> Text provided

====

We provided the following information in the offering memorandum related to the Offering:
In 2001 and 2002, our Technical Services segment began major projects to design, engineer, manage construction of and commission four deepwater platform drilling rigs under lump-sum contracts on behalf of two major oil company customers for installation on the customers’ spar and tension-leg production platforms. The first rig was completed and delivered in 2003, the second rig was completed and delivered in the second quarter of 2004, and the third rig was completed in the second quarter of 2004 and is expected to be delivered early in the third quarter. With respect to the final rig, shipyard construction is expected to be completed in the third quarter of 2004, at which time the rig will be transferred to another location for installation by the customer on its platform. Pride’s commissioning of the rig is expected to continue until the platform is completed and delivered in the first quarter of 2005.

====

> Data records
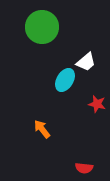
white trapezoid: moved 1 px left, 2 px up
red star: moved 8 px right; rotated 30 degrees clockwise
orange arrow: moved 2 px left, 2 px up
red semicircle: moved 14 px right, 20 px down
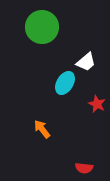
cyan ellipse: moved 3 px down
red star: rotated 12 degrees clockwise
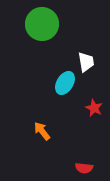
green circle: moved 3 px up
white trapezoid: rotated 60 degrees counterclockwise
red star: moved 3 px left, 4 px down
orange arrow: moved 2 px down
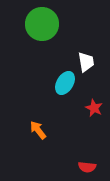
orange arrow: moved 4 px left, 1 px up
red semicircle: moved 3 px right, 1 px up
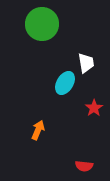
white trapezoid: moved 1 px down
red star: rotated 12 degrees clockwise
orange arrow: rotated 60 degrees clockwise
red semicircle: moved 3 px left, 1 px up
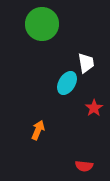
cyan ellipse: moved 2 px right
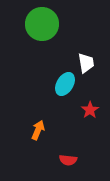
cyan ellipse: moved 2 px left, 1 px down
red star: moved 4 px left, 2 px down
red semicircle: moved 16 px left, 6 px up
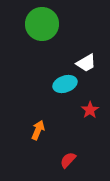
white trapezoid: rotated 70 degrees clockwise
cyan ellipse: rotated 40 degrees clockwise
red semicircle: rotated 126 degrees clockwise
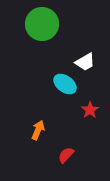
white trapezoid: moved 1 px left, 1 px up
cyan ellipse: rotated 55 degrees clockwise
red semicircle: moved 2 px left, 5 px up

====

> Written tasks
• 1. In the passage on the deepwater rig projects, when is the platform carrying the final rig expected to be completed and delivered?
• 2. Decide whether each statement below agrees with the passage on the deepwater rig projects, answering yes or no and quoting the words that settle it.
(a) The four rigs were built under lump-sum contracts for two major oil company customers.
(b) The second rig was delivered in 2003.
(c) The third rig had already been delivered when the passage was written.

> Solutions for each task
• 1. In the first quarter of 2005.

• 2.
(a) Yes: "under lump-sum contracts on behalf of two major oil company customers"
(b) No: "the second rig was completed and delivered in the second quarter of 2004"
(c) No: "is expected to be delivered early in the third quarter"